There are tons of sophisticated (and expensive) tools for graphic and motion design, but to get you started you don’t necessarily need them all. In today’s post I’ll share the basic and essential tools to begin with.
Basically in order to start learning motion graphic design, you gonna need three main things. First is the software, second is the hardware and third is your passion for motion graphics. Since you are reading my blog I will concentrate only on software and hardware parts of it assuming that the passion you already have.
At this stage, I concentrate all my learning on 2D animations. The best software provider available today for that matter is Adobe and Adobe After Effects in particular as the animation software. There are more options available such as Apple Motion, however, as Adobe subscriber, you’ll have access to more essential products such as Illustrator and Photoshop. And the best part is that with Adobe’s Creative Cloud service now literally anyone can afford this software for only $50 per month for all the software they have which is more than enough for a 2D motion designer.

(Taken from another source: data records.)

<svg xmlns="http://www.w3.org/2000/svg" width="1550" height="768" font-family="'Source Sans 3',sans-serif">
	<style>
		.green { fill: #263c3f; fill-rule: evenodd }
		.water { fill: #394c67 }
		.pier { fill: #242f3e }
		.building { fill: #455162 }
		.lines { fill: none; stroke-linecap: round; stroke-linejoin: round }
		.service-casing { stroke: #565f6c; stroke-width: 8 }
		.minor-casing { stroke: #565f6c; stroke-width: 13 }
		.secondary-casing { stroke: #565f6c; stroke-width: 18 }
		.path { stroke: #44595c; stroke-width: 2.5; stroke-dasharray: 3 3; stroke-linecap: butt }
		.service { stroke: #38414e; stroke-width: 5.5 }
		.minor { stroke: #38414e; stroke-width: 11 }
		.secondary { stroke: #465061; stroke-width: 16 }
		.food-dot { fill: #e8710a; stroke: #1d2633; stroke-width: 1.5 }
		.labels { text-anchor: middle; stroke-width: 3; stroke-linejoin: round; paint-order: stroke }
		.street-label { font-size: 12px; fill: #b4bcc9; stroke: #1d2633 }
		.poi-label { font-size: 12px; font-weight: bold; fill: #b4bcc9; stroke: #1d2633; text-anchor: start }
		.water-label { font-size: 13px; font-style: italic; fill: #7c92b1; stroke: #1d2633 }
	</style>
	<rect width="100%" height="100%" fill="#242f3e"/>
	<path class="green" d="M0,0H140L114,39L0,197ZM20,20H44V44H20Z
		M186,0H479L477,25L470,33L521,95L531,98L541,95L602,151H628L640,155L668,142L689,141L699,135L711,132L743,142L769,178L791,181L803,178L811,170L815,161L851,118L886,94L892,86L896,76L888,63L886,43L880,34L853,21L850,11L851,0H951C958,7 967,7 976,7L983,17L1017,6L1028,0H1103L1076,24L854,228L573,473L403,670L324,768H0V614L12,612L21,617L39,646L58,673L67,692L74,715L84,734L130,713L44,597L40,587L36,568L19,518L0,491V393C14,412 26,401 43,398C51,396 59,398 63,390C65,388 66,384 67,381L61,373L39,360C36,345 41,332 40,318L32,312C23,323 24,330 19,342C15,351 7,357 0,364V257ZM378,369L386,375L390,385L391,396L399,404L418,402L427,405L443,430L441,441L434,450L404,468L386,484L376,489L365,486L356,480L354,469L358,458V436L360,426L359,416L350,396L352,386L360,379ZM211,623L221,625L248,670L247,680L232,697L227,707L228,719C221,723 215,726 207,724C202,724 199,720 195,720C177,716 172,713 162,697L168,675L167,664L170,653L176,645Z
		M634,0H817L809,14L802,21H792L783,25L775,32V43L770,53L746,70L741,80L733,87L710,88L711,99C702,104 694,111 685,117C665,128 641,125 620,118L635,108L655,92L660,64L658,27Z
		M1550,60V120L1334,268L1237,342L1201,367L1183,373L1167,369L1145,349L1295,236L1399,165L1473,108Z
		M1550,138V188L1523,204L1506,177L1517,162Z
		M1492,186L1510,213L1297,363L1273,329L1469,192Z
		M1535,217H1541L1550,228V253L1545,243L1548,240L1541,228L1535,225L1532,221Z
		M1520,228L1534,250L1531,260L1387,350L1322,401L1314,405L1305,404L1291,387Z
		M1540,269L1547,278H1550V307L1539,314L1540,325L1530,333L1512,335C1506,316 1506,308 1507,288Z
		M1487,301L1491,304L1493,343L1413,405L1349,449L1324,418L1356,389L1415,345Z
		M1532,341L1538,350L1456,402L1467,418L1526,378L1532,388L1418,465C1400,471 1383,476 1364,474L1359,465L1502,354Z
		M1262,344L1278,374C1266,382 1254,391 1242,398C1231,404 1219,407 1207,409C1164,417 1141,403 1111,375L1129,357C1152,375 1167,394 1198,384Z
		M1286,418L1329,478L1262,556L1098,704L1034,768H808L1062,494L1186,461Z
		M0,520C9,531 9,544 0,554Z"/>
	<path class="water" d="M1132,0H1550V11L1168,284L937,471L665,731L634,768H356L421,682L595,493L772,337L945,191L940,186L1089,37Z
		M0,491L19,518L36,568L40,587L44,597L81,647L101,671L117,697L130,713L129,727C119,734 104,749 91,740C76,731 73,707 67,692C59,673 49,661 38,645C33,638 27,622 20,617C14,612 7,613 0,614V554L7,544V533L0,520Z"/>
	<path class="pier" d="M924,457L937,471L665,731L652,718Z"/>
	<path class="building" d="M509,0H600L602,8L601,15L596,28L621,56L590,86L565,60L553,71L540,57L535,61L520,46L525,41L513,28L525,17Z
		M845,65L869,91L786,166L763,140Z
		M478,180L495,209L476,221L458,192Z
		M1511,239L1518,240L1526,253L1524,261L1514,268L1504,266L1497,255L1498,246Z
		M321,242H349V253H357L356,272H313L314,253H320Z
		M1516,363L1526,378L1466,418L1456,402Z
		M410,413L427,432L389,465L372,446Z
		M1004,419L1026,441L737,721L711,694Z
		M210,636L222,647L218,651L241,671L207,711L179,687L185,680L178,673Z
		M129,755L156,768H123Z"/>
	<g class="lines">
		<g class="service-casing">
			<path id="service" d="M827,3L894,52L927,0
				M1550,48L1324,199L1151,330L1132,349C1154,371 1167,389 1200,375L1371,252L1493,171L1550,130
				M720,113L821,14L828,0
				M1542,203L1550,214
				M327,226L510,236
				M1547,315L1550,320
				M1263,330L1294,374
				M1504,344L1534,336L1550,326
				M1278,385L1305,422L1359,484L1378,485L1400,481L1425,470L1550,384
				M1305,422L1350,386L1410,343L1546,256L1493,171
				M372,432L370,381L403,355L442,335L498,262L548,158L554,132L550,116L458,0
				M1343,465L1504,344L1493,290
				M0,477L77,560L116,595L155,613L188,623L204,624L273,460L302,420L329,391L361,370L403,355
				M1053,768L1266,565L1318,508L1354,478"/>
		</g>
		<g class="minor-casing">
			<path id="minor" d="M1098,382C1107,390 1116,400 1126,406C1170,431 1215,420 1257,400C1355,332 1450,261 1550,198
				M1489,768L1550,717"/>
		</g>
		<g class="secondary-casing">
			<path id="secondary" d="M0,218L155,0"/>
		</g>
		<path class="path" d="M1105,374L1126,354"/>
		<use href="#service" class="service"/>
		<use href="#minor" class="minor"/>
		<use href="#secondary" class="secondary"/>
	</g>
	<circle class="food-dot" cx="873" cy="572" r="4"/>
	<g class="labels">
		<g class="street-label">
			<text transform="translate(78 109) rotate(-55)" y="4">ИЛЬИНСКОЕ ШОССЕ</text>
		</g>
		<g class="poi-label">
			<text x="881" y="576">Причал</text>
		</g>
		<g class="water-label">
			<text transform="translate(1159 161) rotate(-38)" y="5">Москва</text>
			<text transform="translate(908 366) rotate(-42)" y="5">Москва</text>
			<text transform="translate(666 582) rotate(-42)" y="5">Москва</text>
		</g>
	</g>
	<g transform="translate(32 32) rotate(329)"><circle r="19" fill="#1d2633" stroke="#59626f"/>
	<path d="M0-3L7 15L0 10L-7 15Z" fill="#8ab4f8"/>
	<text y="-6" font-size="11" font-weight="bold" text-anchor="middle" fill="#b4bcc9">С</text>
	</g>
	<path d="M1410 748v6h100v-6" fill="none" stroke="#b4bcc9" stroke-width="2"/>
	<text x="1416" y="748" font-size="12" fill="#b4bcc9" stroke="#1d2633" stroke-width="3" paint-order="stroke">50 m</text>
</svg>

When I started learning animation in 2011 I purchased Adobe Master Collection CS5 paing $2600 as no CC was yet available back then.
In terms of hardware, as you can imagine, any modern computer will do for the start. If you are on limited budget, your current computer will probably do the job just fine. The only limitation is that it has to be a sterling computer and not some variation of Apple, Android or Windows based tablet. It must run a Win7, 8 or OSx, 64Bit operation system in order to be able to run the current Adobe software.

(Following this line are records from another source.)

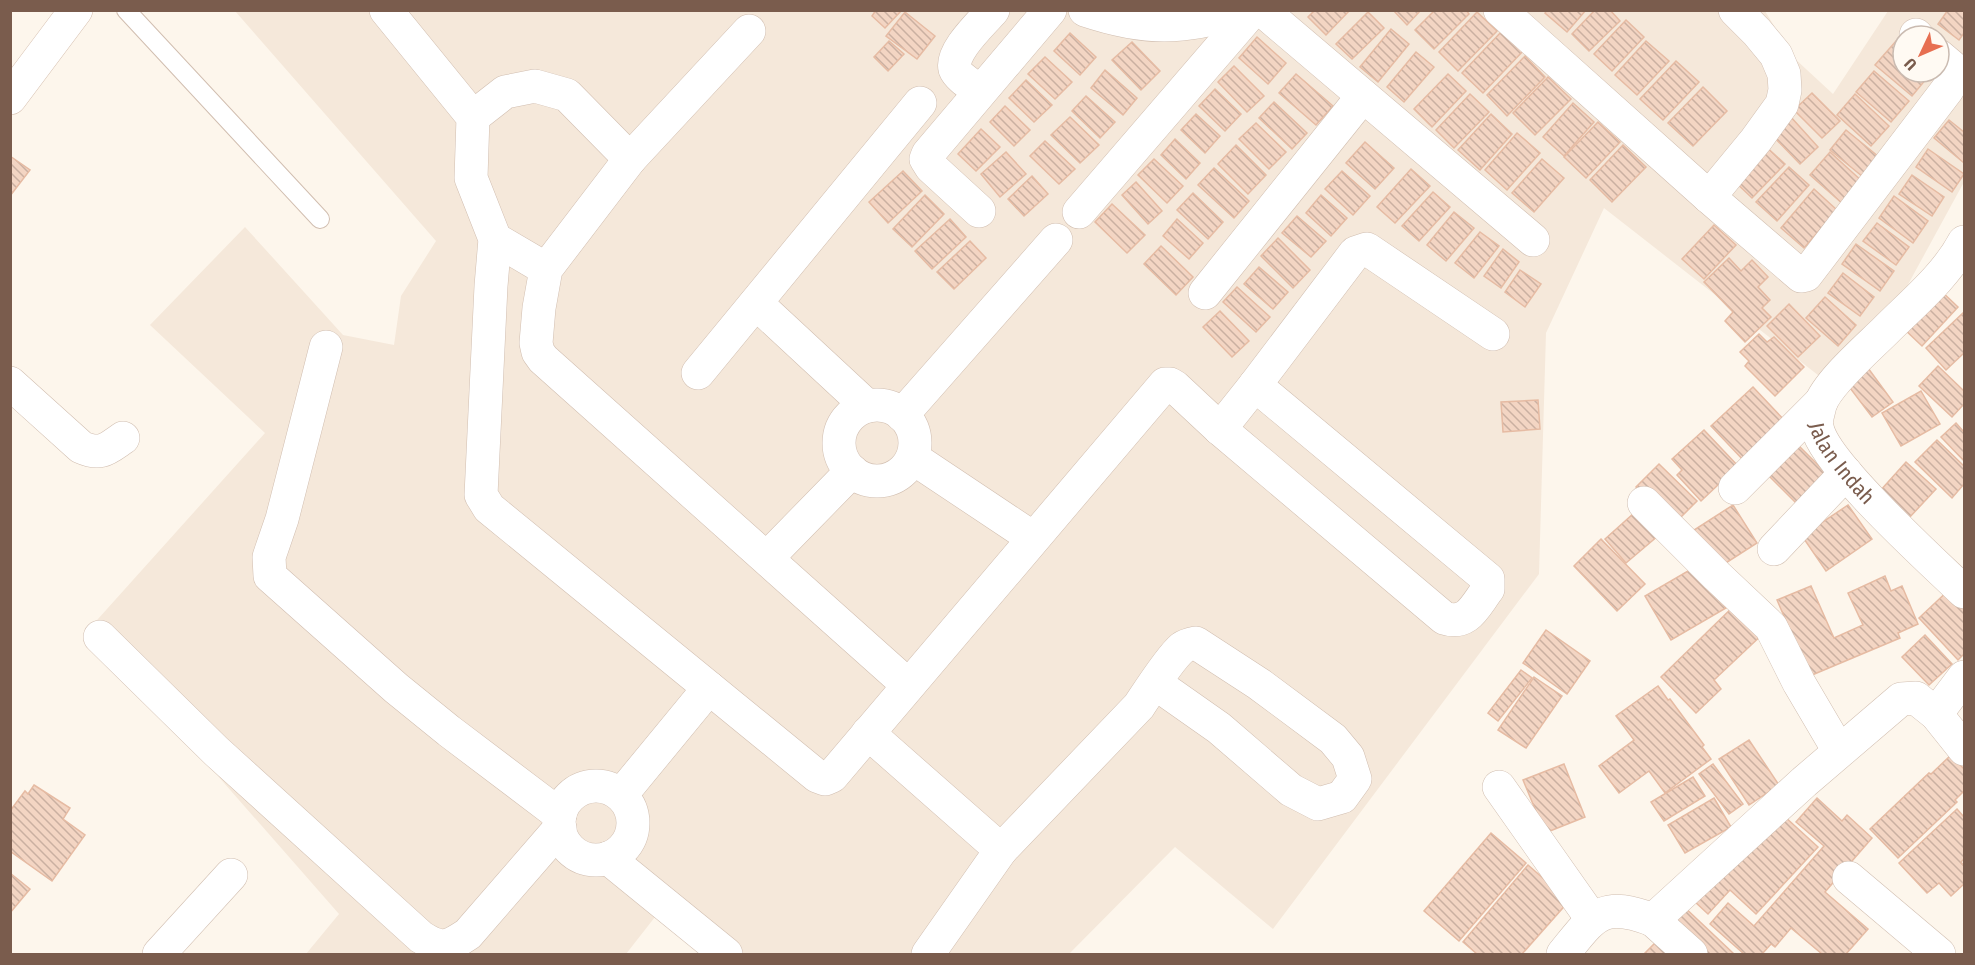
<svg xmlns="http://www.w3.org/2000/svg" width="1975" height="965" font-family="'Fira Sans Condensed',sans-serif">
  <defs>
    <pattern id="building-back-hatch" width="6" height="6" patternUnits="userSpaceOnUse" patternTransform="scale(1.5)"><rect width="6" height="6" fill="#f3d5c3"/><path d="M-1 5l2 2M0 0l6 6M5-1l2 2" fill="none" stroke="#cab0a1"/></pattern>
  </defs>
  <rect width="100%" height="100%" fill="#fdf6ec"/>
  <!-- residential -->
  <path fill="#f5e8da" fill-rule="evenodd" d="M235,11H1765L1793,57L1833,94L1888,11H1964V182L1905,290L1823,379L1604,208L1546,333L1539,574L1273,929L1175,847L1069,954H706L655,917L626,954H306L339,914L89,629L265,433L150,325L245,227L343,335L394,345L401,296L436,241ZM1903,36H1939V72H1903Z"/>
  <!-- building -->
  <g fill="url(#building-back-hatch)" stroke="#e6bba3" stroke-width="1.5">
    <path d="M876,10H900L901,11L885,28L872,16Z"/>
    <path d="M1315,10H1350L1326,35L1308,17Z"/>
    <path d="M1393,10H1421L1407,25Z"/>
    <path d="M1435,10H1466L1469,14L1434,49L1415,30Z"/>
    <path d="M1547,10H1586L1567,32L1545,13Z"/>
    <path d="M1595,10H1610L1620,21L1589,51L1572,34Z"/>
    <path d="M1948,10H1964V33L1959,40L1938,24Z"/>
    <path d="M905,12L935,36L917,59L886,36Z"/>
    <path d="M1368,12L1384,28L1352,59L1336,44Z"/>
    <path d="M1477,12L1497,31L1458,71L1439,52Z"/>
    <path d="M1626,20L1644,37L1612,71L1594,54Z"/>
    <path d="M1391,29L1409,44L1378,82L1360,67Z"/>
    <path d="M1503,30L1524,50L1483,93L1462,73Z"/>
    <path d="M1070,33L1096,57L1080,75L1054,51Z"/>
    <path d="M1257,37L1286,63L1268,84L1239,58Z"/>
    <path d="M889,41L904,54L888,71L874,57Z"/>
    <path d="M1646,41L1669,61L1637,95L1615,75Z"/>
    <path d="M1896,41L1903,48V72H1932L1912,96L1875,65Z"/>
    <path d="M1132,42L1160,71L1141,90L1112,60Z"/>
    <path d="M1416,52L1434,67L1404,102L1387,87Z"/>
    <path d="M1525,56L1545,77L1507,116L1487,95Z"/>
    <path d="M1045,57L1072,82L1055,99L1028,74Z"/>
    <path d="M1676,61L1699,82L1663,120L1640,99Z"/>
    <path d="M1234,66L1264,96L1247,112L1218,82Z"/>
    <path d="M1105,70L1137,98L1123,115L1091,88Z"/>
    <path d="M1874,71L1909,101L1891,122L1856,92Z"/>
    <path d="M1296,74L1333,106L1316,125L1279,93Z"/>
    <path d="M1448,74L1466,91L1432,127L1414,109Z"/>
    <path d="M1548,77L1571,99L1535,135L1513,113Z"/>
    <path d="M1026,80L1052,105L1034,122L1009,98Z"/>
    <path d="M1703,87L1727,111L1693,146L1668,123Z"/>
    <path d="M1215,89L1241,114L1225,131L1199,106Z"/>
    <path d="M1812,93L1840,121L1822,138L1794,110Z"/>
    <path d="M1470,94L1489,112L1454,148L1436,130Z"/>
    <path d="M1855,94L1889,126L1871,146L1837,115Z"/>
    <path d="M1086,96L1115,122L1100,138L1072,111Z"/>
    <path d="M1274,102L1307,133L1292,149L1259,118Z"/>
    <path d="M1573,103L1594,122L1564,156L1543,137Z"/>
    <path d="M1005,106L1030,130L1014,146L990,122Z"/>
    <path d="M1196,114L1220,136L1205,153L1181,130Z"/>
    <path d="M1491,114L1512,134L1480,170L1458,150Z"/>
    <path d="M1790,116L1818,147L1800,164L1771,134Z"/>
    <path d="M1070,117L1099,145L1080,163L1051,135Z"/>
    <path d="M1949,120L1964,132V163L1934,138Z"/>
    <path d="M1598,122L1620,142L1586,178L1564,157Z"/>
    <path d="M1256,123L1286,152L1269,169L1239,139Z"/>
    <path d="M981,129L1000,147L976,171L958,154Z"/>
    <path d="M1846,130L1884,161L1868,181L1830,150Z"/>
    <path d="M1517,133L1540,153L1507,190L1485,170Z"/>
    <path d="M1175,139L1200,163L1186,179L1161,155Z"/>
    <path d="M1045,141L1075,169L1059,184L1030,156Z"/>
    <path d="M1365,142L1394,168L1375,189L1346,163Z"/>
    <path d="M1761,142L1785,164L1752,198L1729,176Z"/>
    <path d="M1236,145L1266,175L1248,194L1218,164Z"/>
    <path d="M1623,145L1646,167L1612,202L1590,180Z"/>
    <path d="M1928,149L1964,174L1952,192L1916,167Z"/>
    <path d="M1006,152L1026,174L1000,197L981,174Z"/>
    <path d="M1830,152L1864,183L1844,205L1810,175Z"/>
    <path d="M10,156L30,170L10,196Z"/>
    <path d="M1154,159L1183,186L1167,203L1138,175Z"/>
    <path d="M1542,159L1564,178L1534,212L1512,193Z"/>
    <path d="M1789,167L1809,185L1777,221L1756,202Z"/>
    <path d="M1214,168L1249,201L1234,218L1198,185Z"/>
    <path d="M1411,169L1430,186L1395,223L1377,207Z"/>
    <path d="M903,171L922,191L888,223L869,202Z"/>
    <path d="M1342,171L1370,196L1353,215L1325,189Z"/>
    <path d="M1912,175L1944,197L1932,216L1899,194Z"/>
    <path d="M1032,176L1048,194L1024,216L1008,199Z"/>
    <path d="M1136,182L1162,211L1148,224L1122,195Z"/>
    <path d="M1814,189L1837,210L1804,248L1781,228Z"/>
    <path d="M1433,192L1450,207L1419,241L1402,226Z"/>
    <path d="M1193,193L1223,222L1208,239L1177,210Z"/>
    <path d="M925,195L944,214L912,247L893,229Z"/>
    <path d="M1321,195L1347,218L1331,236L1306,213Z"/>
    <path d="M1894,196L1928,221L1913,243L1879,218Z"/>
    <path d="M1112,204L1145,235L1127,253L1095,222Z"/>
    <path d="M1454,212L1474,228L1446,261L1427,245Z"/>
    <path d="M1297,216L1326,241L1311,257L1282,233Z"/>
    <path d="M950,219L966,237L932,269L915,251Z"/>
    <path d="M1177,219L1203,243L1189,259L1163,236Z"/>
    <path d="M1877,223L1909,247L1896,265L1863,241Z"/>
    <path d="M1714,225L1736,245L1704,279L1682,259Z"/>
    <path d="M1480,232L1499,246L1474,278L1455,263Z"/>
    <path d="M1278,238L1310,270L1293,288L1261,256Z"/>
    <path d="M970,241L986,258L954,289L937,272Z"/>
    <path d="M1856,244L1894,271L1880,291L1842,264Z"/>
    <path d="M1161,246L1193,277L1176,295L1144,264Z"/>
    <path d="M1503,249L1519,262L1501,288L1484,276Z"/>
    <path d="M1729,258L1741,271L1752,260L1768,277L1758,287L1770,300L1762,308L1771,317L1745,342L1725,321L1733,312L1704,282Z"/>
    <path d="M1259,267L1288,292L1273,309L1244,284Z"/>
    <path d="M1520,270L1541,284L1525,307L1505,292Z"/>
    <path d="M1843,273L1874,297L1860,316L1828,293Z"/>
    <path d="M1237,287L1270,317L1256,332L1223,302Z"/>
    <path d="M1939,289L1958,307L1922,346L1903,328Z"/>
    <path d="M1825,297L1856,325L1838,346L1806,318Z"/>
    <path d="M1789,304L1820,336L1798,357L1767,326Z"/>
    <path d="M1220,311L1249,341L1232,357L1203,327Z"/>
    <path d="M1964,312V353L1946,370L1926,348Z"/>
    <path d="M1759,334L1767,342L1774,337L1804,367L1775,396L1745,366L1749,361L1740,352Z"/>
    <path d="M1938,366L1964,391V404L1952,417L1919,386Z"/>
    <path d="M1868,368L1893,402L1872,417L1847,384Z"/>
    <path d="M1753,387L1787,423L1745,462L1711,426Z"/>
    <path d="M1921,391L1940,424L1901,446L1882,413Z"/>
    <path d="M1538,400L1540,429L1503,432L1501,402Z"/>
    <path d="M1956,423L1964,432V461L1941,437Z"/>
    <path d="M1704,430L1738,466L1701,501L1677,475L1682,470L1672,459Z"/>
    <path d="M1790,437L1830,477L1800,507L1760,467Z"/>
    <path d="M1937,440L1964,466V484L1952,498L1915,462Z"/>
    <path d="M1906,462L1936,489L1909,518L1880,491Z"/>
    <path d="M1659,464L1697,501L1674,524L1636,487Z"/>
    <path d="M1643,505L1665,530L1626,563L1605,539Z"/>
    <path d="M1733,505L1757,543L1715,570L1691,532Z"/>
    <path d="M1848,505L1872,539L1826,571L1802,536Z"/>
    <path d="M1601,539L1645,584L1617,611L1574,566Z"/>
    <path d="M1700,564L1726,608L1671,640L1645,596Z"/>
    <path d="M1885,576L1891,591L1902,586L1918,624L1898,633L1900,638L1812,675L1807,669L1777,600L1811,586L1834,638L1863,625L1848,593Z"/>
    <path d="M1952,587L1964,600V654L1958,660L1919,618Z"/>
    <path d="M1739,601L1767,630L1714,680L1721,689L1696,713L1661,677Z"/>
    <path d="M1546,630L1590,661L1567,694L1523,663Z"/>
    <path d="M1925,635L1952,664L1929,685L1902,657Z"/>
    <path d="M1521,670L1532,678L1498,721L1488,713Z"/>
    <path d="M1534,677L1562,696L1526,748L1498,730Z"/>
    <path d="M1658,686L1668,700L1670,699L1704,745L1702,747L1711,759L1665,793L1649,771L1619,793L1599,766L1634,740L1616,716Z"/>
    <path d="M1749,740L1779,785L1749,805L1719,759Z"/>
    <path d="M1951,755L1964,769V791L1955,800L1957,802L1898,858L1870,829L1929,773L1931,774Z"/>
    <path d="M1564,764L1585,817L1545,833L1523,780Z"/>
    <path d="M1713,764L1743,804L1729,814L1699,774Z"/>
    <path d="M1693,777L1705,796L1664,821L1651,802Z"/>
    <path d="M34,785L70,808L63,819L85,835L52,881L10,851V811L25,791L28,794Z"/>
    <path d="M1714,798L1731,827L1685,853L1668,825Z"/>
    <path d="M1817,798L1842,821L1847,815L1872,838L1825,892L1868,929L1846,954H1822L1791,928L1775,947L1771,944L1762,954H1744L1710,924L1728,903L1754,926L1824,846L1796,822Z"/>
    <path d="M1957,809L1964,817V859L1961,862L1964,866V884L1951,896L1939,883L1927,893L1899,863Z"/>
    <path d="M1784,816L1818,847L1756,914L1730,890L1708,914L1693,900Z"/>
    <path d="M1491,833L1526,863L1459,941L1424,911Z"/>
    <path d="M1528,865L1569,901L1522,954H1477L1463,942Z"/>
    <path d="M10,873L30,889L10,913Z"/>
    <path d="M1680,903L1734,954H1698L1663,921Z"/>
    <path d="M1664,934L1685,954H1644Z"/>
  </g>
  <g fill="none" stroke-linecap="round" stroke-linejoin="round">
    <!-- lane casing -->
    <g stroke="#d1beb0" stroke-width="20">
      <path id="lane" d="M126,10L320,219"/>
    </g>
    <!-- street casing -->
    <g stroke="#d1beb0" stroke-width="34">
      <g id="street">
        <path d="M386,10L473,117L471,178L495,239L491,286L481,495L489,508L817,776L825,779L832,776L1165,384H1170L1175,387L1220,429L1444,618C1468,626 1475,606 1488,589V579L1255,385L1355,253L1367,249L1493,334"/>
        <path d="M1085,10C1145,30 1183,30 1244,10"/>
        <path d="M1262,10L1533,240"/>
        <path d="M1500,10L1709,197L1801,276L1806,275L1947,90L1953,80L1952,67L1939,56"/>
        <path d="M749,31L630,159L546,269L539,308L536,343L538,352L543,359L908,685"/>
        <path d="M1916,35L1917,36"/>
        <path d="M979,91C973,86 958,77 955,69C950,52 982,23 993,10"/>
        <path d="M473,117L505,92L535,86L567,95L630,159"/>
        <path d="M1709,197L1756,140L1782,104L1785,90L1784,74L1776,55L1757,32L1735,10"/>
        <path d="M979,211L931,167L926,159L928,154L1050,10"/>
        <path d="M1079,212L1253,10"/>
        <path d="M495,239L546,269"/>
        <path id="s1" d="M1964,242C1946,276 1913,303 1886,330C1869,347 1827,383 1820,405C1819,411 1815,421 1817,427C1824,464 1933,562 1964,592"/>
        <path d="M1205,293L1363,96"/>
        <path d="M756,303L867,406"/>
        <path d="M326,347L282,519L269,557L270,576L396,688L449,731L560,815"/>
        <path d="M698,373L920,103"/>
        <path d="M10,383L81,447C101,456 107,449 123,438"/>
        <circle cx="877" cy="443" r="38"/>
        <path d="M902,415L1056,240"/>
        <path d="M1220,429L1255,385"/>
        <path d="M913,458L1033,538"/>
        <path d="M1735,488L1821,402"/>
        <path d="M1644,503L1717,576L1771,627L1799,683L1839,751"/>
        <path d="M1774,549L1846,473"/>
        <path d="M767,558L852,471"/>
        <path d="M100,637L216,751L421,937C443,951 448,947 468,934L560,828"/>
        <path d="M1936,714L1964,677"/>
        <path d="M868,733L1001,850"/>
        <circle cx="596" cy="823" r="37"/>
        <path d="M1499,787L1592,919"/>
        <path d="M621,795L709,688"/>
        <path d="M608,858L726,954"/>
        <path d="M1849,878L1939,954"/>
        <path d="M1653,920L1691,954"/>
        <path d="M159,954L231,875"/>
        <path d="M928,954L1001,850L1139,706C1149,691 1170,658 1182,648C1186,645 1191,644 1196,643L1259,684L1333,739L1348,757L1355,779L1342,797L1318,804L1291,790L1219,728L1155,683"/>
        <path d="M1563,954C1594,916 1601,900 1653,920L1804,782L1901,699L1916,698L1936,714L1964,749"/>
      </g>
    </g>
    <!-- secondary casing -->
    <g stroke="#d6c0b0" stroke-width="34">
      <path id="secondary" d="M10,98L76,10"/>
    </g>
    <!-- lane -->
    <use href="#lane" stroke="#fff" stroke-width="18"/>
    <!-- street -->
    <use href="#street" stroke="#fff" stroke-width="33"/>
    <!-- secondary -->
    <use href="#secondary" stroke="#fff" stroke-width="33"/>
  </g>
  <g text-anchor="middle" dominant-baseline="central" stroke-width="4.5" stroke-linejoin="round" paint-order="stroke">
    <!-- street labels -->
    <g font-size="21" fill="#7a5c4d" stroke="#fffaf3">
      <text stroke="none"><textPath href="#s1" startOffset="285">Jalan Indah</textPath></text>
    </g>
  </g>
  <!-- border -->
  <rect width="1975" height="965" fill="none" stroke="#7a5c4d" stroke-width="24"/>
  <!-- north arrow -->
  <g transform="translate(1921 54) rotate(226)"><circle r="28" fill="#fffaf3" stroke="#cabbb1" stroke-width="1.5"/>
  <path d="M0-4.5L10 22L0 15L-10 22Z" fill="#e76f51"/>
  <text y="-9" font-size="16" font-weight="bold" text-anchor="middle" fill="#7a5c4d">U</text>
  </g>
</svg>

However, the more power your computer can provide, the smoother and more enjoyable the animation process will be. As I will concentrate in particular on Adobe After Effects the more RAM memory you install the better, the more powerful CPU the faster it will work. Adobe After Effects CS5 and later will use all your processors to render the animation which is called multiprocessor rendering. Which means if your computer has 4 cores and each core has 2 threads, After Effects will actually utilize all 8 threads for multiprocessor render. However, the more processors you use to render, the more RAM you gonna need. Your computer should be able to provide at least 0.75GB of RAM per thread/processor however it is better to assign even more RAM per processor. Adobe After Effects will allow you to assign up to 3GB of RAM per processor which makes 8 threads by 3GB equals 24GB of RAM just for the rendering. Additional 3-6GB needed to run the Windows/OSx and After Efects itself. Other computer parameters as GPU, “SSD vs HDD” will not add much to the After Effects performance.
I personally recommend to install at least 8GB (16GB better) RAM for 4 thread CPU (i5 and i7 laptops) or 16GB (32GB better) for 8 thread CPU (i7 desktop computers). However, 4GB computer will do the job as well, not as efficient though, as most of the CPU power won’t be used by After Effects when rendering and also the RAM preview duration will be quite limited.
Optionally if you use a laptop computer I recommend you to use a regular mouse as a pointing device. Adobe softwares usually has lots of small controls which are quite difficult to aim using a tracking pad of the laptop.
For my animation and graphic design work (which I will expend in my next post) I use a Lenovo x220 laptop with 8GB RAM installed. As I travel a lot, that is the best compromise on power versus mobility that I could find in the market. All of my work that you can find on my portfolio page created using this machine. As the laptop monitor is quite small, sometimes I use additional monitors when possible.